(Transcribed page contents)
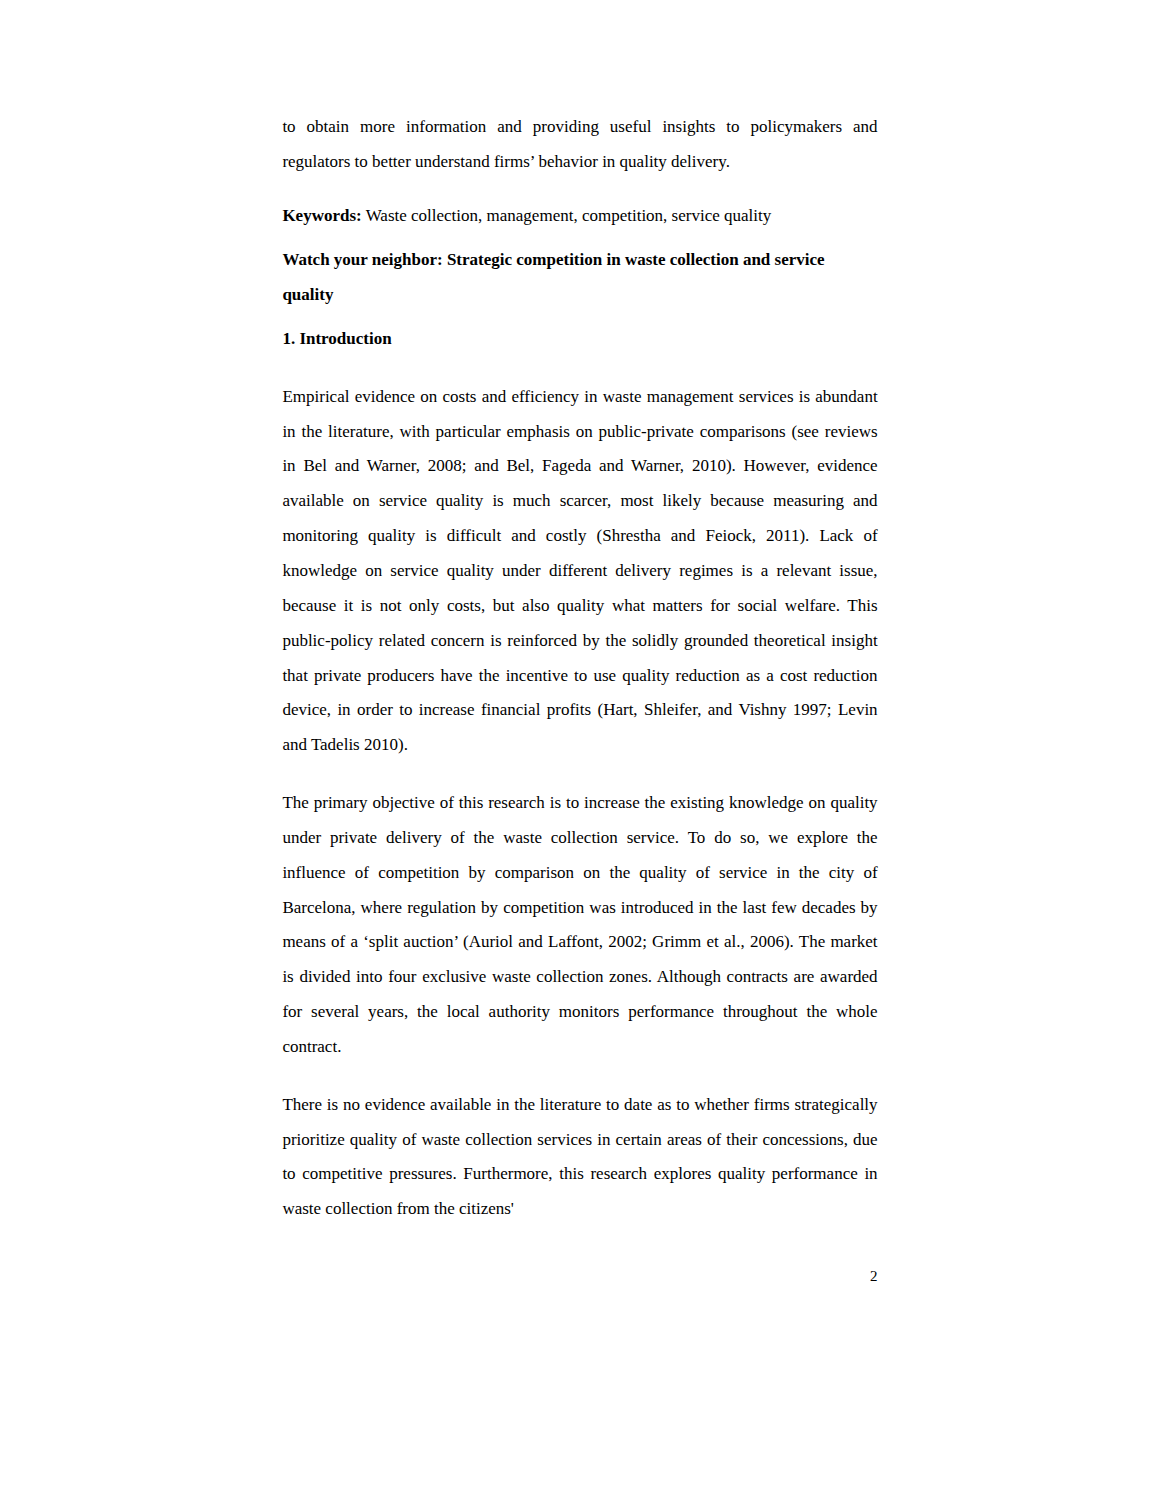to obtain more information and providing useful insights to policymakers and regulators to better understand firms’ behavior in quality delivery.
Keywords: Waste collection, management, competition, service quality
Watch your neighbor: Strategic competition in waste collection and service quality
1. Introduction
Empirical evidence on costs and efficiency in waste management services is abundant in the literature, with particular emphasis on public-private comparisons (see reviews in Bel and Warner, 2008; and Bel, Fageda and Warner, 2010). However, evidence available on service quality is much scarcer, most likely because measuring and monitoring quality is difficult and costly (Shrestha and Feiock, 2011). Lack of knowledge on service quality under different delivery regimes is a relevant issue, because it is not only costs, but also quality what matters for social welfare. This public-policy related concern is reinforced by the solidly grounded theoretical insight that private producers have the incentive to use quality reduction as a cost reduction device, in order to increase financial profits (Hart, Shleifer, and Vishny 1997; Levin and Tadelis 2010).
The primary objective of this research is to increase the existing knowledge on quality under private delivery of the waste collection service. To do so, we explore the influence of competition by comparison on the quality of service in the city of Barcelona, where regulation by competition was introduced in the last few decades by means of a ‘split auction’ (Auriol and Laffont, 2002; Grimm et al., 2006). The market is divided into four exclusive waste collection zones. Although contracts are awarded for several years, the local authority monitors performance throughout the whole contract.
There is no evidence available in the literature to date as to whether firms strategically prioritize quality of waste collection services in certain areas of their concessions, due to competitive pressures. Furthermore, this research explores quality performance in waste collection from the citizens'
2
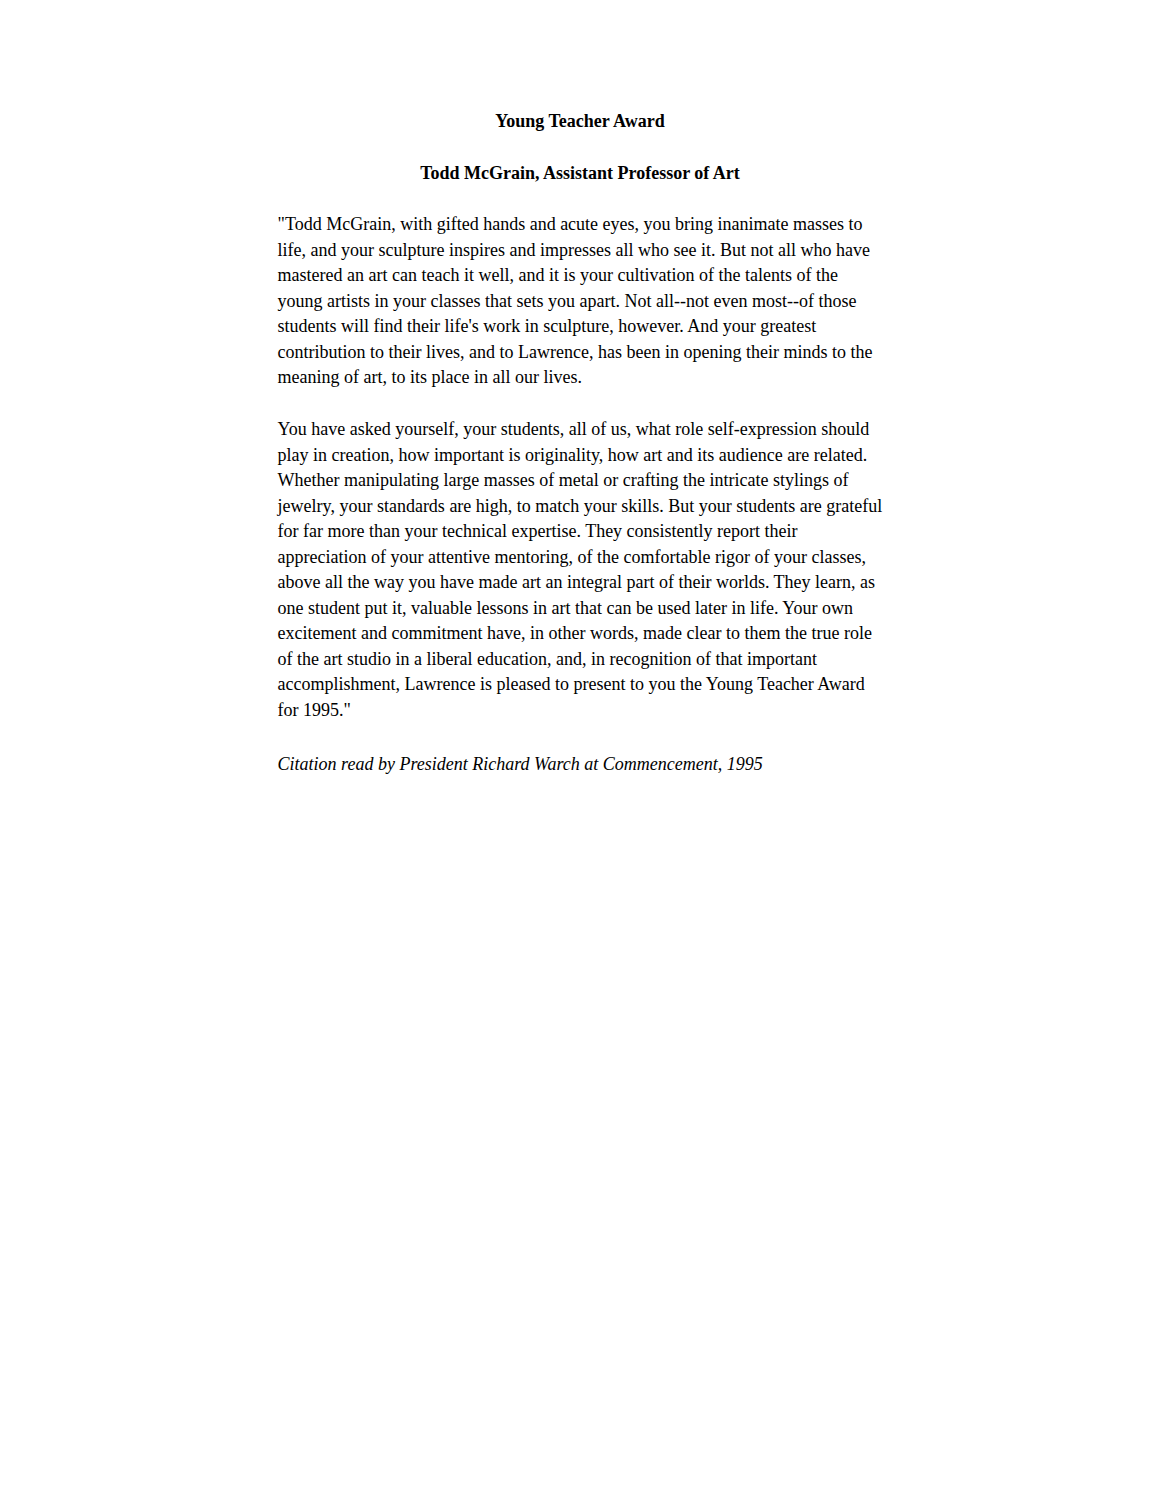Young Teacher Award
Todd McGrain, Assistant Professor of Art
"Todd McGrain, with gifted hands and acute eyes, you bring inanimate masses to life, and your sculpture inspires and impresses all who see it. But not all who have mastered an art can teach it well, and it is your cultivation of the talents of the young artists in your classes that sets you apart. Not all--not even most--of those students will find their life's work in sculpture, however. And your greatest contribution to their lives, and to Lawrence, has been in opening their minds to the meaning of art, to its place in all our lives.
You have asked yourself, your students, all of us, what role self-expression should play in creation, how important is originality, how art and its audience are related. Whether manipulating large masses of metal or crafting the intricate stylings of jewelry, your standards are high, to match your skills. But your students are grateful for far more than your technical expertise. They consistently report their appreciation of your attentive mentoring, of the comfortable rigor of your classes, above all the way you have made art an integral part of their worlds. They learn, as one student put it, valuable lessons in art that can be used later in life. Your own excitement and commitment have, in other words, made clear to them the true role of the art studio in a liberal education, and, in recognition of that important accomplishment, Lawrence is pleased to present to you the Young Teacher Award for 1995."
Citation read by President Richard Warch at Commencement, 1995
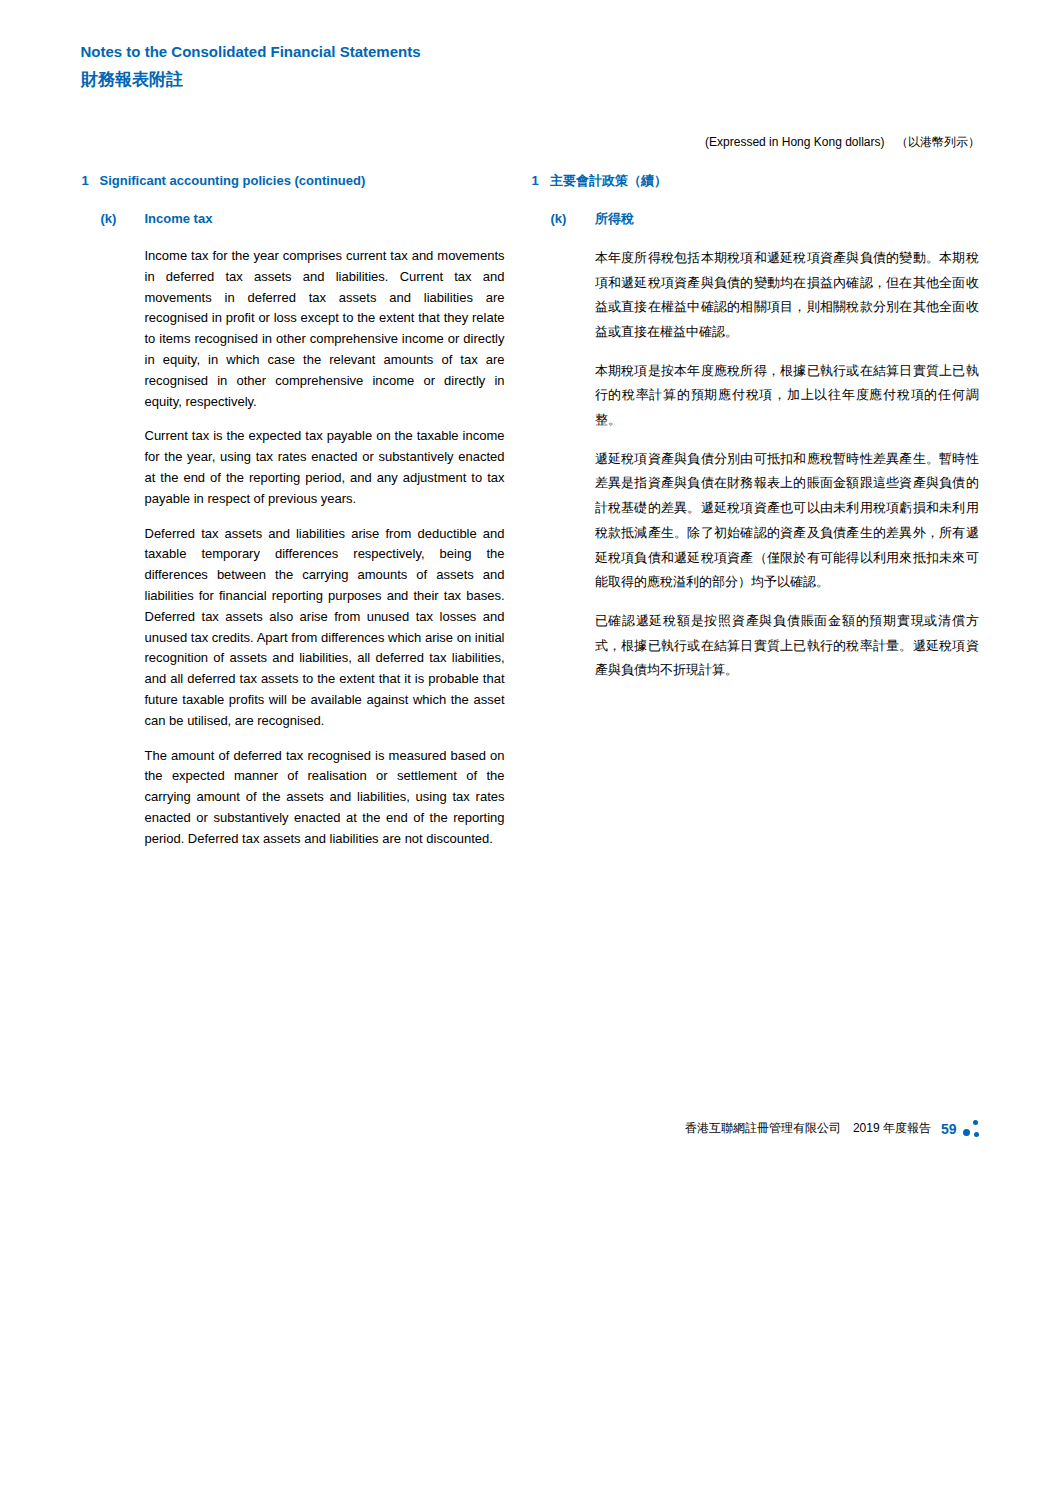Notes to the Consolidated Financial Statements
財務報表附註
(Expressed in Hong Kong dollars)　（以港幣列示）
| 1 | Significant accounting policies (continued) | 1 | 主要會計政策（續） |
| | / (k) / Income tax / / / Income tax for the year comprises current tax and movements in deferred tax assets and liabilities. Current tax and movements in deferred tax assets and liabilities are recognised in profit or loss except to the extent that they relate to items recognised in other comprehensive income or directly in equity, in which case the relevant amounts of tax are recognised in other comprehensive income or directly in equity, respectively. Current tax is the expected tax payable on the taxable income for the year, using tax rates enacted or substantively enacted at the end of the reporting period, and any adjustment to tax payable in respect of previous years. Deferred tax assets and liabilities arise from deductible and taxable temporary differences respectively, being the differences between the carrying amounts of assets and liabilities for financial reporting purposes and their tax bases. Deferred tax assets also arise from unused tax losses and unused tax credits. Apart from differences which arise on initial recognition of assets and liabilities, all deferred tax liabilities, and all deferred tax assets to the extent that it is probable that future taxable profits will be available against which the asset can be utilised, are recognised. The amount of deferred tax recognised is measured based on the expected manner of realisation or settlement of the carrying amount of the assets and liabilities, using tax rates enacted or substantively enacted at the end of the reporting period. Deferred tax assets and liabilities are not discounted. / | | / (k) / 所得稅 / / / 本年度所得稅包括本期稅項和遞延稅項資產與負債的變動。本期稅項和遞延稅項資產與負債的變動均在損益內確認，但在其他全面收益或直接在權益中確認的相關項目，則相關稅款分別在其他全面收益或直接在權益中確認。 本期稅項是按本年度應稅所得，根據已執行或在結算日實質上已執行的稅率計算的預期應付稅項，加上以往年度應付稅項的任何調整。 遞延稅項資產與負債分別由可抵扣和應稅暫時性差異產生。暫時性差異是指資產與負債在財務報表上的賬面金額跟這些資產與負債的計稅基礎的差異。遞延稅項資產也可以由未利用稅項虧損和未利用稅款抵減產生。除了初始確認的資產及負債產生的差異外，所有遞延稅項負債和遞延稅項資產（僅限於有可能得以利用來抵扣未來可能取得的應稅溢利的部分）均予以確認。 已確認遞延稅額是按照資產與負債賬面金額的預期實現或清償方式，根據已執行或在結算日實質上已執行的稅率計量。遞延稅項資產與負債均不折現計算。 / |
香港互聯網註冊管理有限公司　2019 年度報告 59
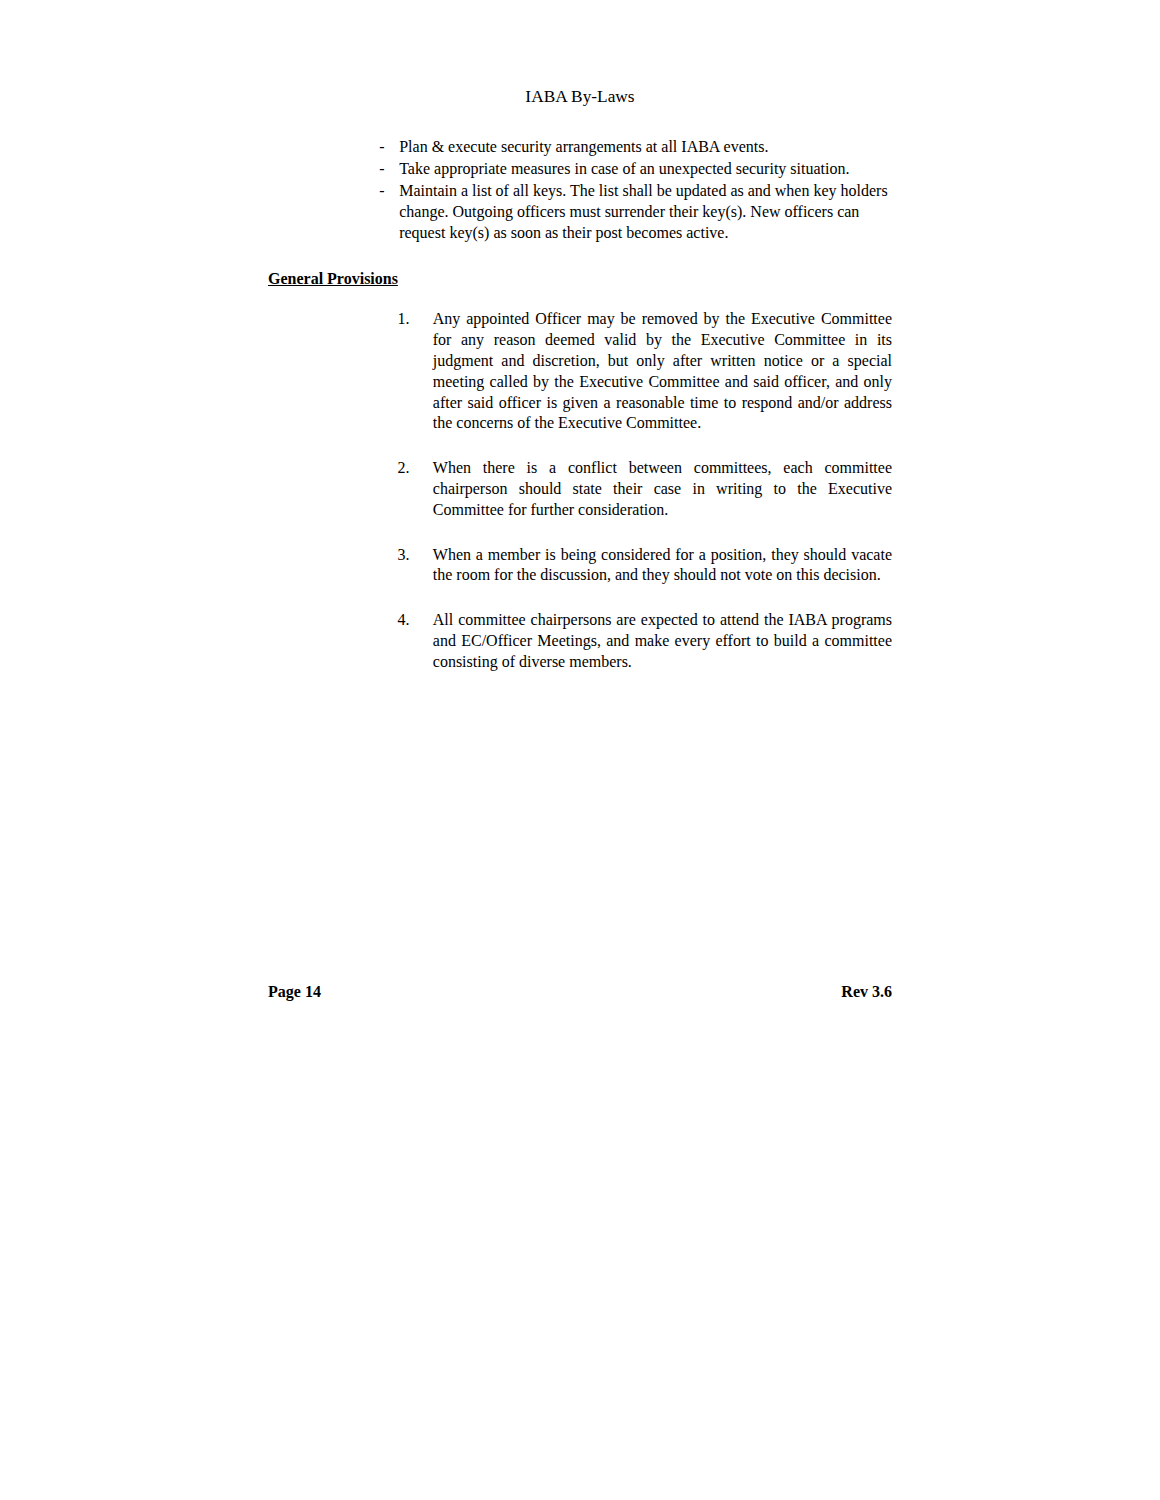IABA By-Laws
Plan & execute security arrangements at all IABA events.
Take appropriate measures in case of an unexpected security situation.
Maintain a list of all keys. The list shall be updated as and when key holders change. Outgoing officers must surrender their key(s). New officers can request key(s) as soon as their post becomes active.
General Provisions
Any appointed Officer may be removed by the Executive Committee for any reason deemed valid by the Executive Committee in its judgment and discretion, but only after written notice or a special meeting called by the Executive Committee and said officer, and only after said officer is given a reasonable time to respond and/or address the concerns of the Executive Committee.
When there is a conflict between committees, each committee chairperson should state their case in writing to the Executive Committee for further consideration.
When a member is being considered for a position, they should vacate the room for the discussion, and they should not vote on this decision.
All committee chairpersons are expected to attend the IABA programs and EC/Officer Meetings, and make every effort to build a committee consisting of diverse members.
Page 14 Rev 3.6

REQUIRED ACTION ->
Every entry above should be restated word for word, with the images left out.

EXERCISE RESULT ->
to obtain more information and providing useful insights to policymakers and regulators to better understand firms’ behavior in quality delivery.
Keywords: Waste collection, management, competition, service quality
Watch your neighbor: Strategic competition in waste collection and service quality
1. Introduction
Empirical evidence on costs and efficiency in waste management services is abundant in the literature, with particular emphasis on public-private comparisons (see reviews in Bel and Warner, 2008; and Bel, Fageda and Warner, 2010). However, evidence available on service quality is much scarcer, most likely because measuring and monitoring quality is difficult and costly (Shrestha and Feiock, 2011). Lack of knowledge on service quality under different delivery regimes is a relevant issue, because it is not only costs, but also quality what matters for social welfare. This public-policy related concern is reinforced by the solidly grounded theoretical insight that private producers have the incentive to use quality reduction as a cost reduction device, in order to increase financial profits (Hart, Shleifer, and Vishny 1997; Levin and Tadelis 2010).
The primary objective of this research is to increase the existing knowledge on quality under private delivery of the waste collection service. To do so, we explore the influence of competition by comparison on the quality of service in the city of Barcelona, where regulation by competition was introduced in the last few decades by means of a ‘split auction’ (Auriol and Laffont, 2002; Grimm et al., 2006). The market is divided into four exclusive waste collection zones. Although contracts are awarded for several years, the local authority monitors performance throughout the whole contract.
There is no evidence available in the literature to date as to whether firms strategically prioritize quality of waste collection services in certain areas of their concessions, due to competitive pressures. Furthermore, this research explores quality performance in waste collection from the citizens'
2
Young Teacher Award
Todd McGrain, Assistant Professor of Art
"Todd McGrain, with gifted hands and acute eyes, you bring inanimate masses to life, and your sculpture inspires and impresses all who see it. But not all who have mastered an art can teach it well, and it is your cultivation of the talents of the young artists in your classes that sets you apart. Not all--not even most--of those students will find their life's work in sculpture, however. And your greatest contribution to their lives, and to Lawrence, has been in opening their minds to the meaning of art, to its place in all our lives.
You have asked yourself, your students, all of us, what role self-expression should play in creation, how important is originality, how art and its audience are related. Whether manipulating large masses of metal or crafting the intricate stylings of jewelry, your standards are high, to match your skills. But your students are grateful for far more than your technical expertise. They consistently report their appreciation of your attentive mentoring, of the comfortable rigor of your classes, above all the way you have made art an integral part of their worlds. They learn, as one student put it, valuable lessons in art that can be used later in life. Your own excitement and commitment have, in other words, made clear to them the true role of the art studio in a liberal education, and, in recognition of that important accomplishment, Lawrence is pleased to present to you the Young Teacher Award for 1995."
Citation read by President Richard Warch at Commencement, 1995
Notes to the Consolidated Financial Statements
財務報表附註
(Expressed in Hong Kong dollars)　（以港幣列示）
| 1 | Significant accounting policies (continued) | 1 | 主要會計政策（續） |
| | / (k) / Income tax / / / Income tax for the year comprises current tax and movements in deferred tax assets and liabilities. Current tax and movements in deferred tax assets and liabilities are recognised in profit or loss except to the extent that they relate to items recognised in other comprehensive income or directly in equity, in which case the relevant amounts of tax are recognised in other comprehensive income or directly in equity, respectively. Current tax is the expected tax payable on the taxable income for the year, using tax rates enacted or substantively enacted at the end of the reporting period, and any adjustment to tax payable in respect of previous years. Deferred tax assets and liabilities arise from deductible and taxable temporary differences respectively, being the differences between the carrying amounts of assets and liabilities for financial reporting purposes and their tax bases. Deferred tax assets also arise from unused tax losses and unused tax credits. Apart from differences which arise on initial recognition of assets and liabilities, all deferred tax liabilities, and all deferred tax assets to the extent that it is probable that future taxable profits will be available against which the asset can be utilised, are recognised. The amount of deferred tax recognised is measured based on the expected manner of realisation or settlement of the carrying amount of the assets and liabilities, using tax rates enacted or substantively enacted at the end of the reporting period. Deferred tax assets and liabilities are not discounted. / | | / (k) / 所得稅 / / / 本年度所得稅包括本期稅項和遞延稅項資產與負債的變動。本期稅項和遞延稅項資產與負債的變動均在損益內確認，但在其他全面收益或直接在權益中確認的相關項目，則相關稅款分別在其他全面收益或直接在權益中確認。 本期稅項是按本年度應稅所得，根據已執行或在結算日實質上已執行的稅率計算的預期應付稅項，加上以往年度應付稅項的任何調整。 遞延稅項資產與負債分別由可抵扣和應稅暫時性差異產生。暫時性差異是指資產與負債在財務報表上的賬面金額跟這些資產與負債的計稅基礎的差異。遞延稅項資產也可以由未利用稅項虧損和未利用稅款抵減產生。除了初始確認的資產及負債產生的差異外，所有遞延稅項負債和遞延稅項資產（僅限於有可能得以利用來抵扣未來可能取得的應稅溢利的部分）均予以確認。 已確認遞延稅額是按照資產與負債賬面金額的預期實現或清償方式，根據已執行或在結算日實質上已執行的稅率計量。遞延稅項資產與負債均不折現計算。 / |
香港互聯網註冊管理有限公司　2019 年度報告 59
IABA By-Laws
Plan & execute security arrangements at all IABA events.
Take appropriate measures in case of an unexpected security situation.
Maintain a list of all keys. The list shall be updated as and when key holders change. Outgoing officers must surrender their key(s). New officers can request key(s) as soon as their post becomes active.
General Provisions
Any appointed Officer may be removed by the Executive Committee for any reason deemed valid by the Executive Committee in its judgment and discretion, but only after written notice or a special meeting called by the Executive Committee and said officer, and only after said officer is given a reasonable time to respond and/or address the concerns of the Executive Committee.
When there is a conflict between committees, each committee chairperson should state their case in writing to the Executive Committee for further consideration.
When a member is being considered for a position, they should vacate the room for the discussion, and they should not vote on this decision.
All committee chairpersons are expected to attend the IABA programs and EC/Officer Meetings, and make every effort to build a committee consisting of diverse members.
Page 14 Rev 3.6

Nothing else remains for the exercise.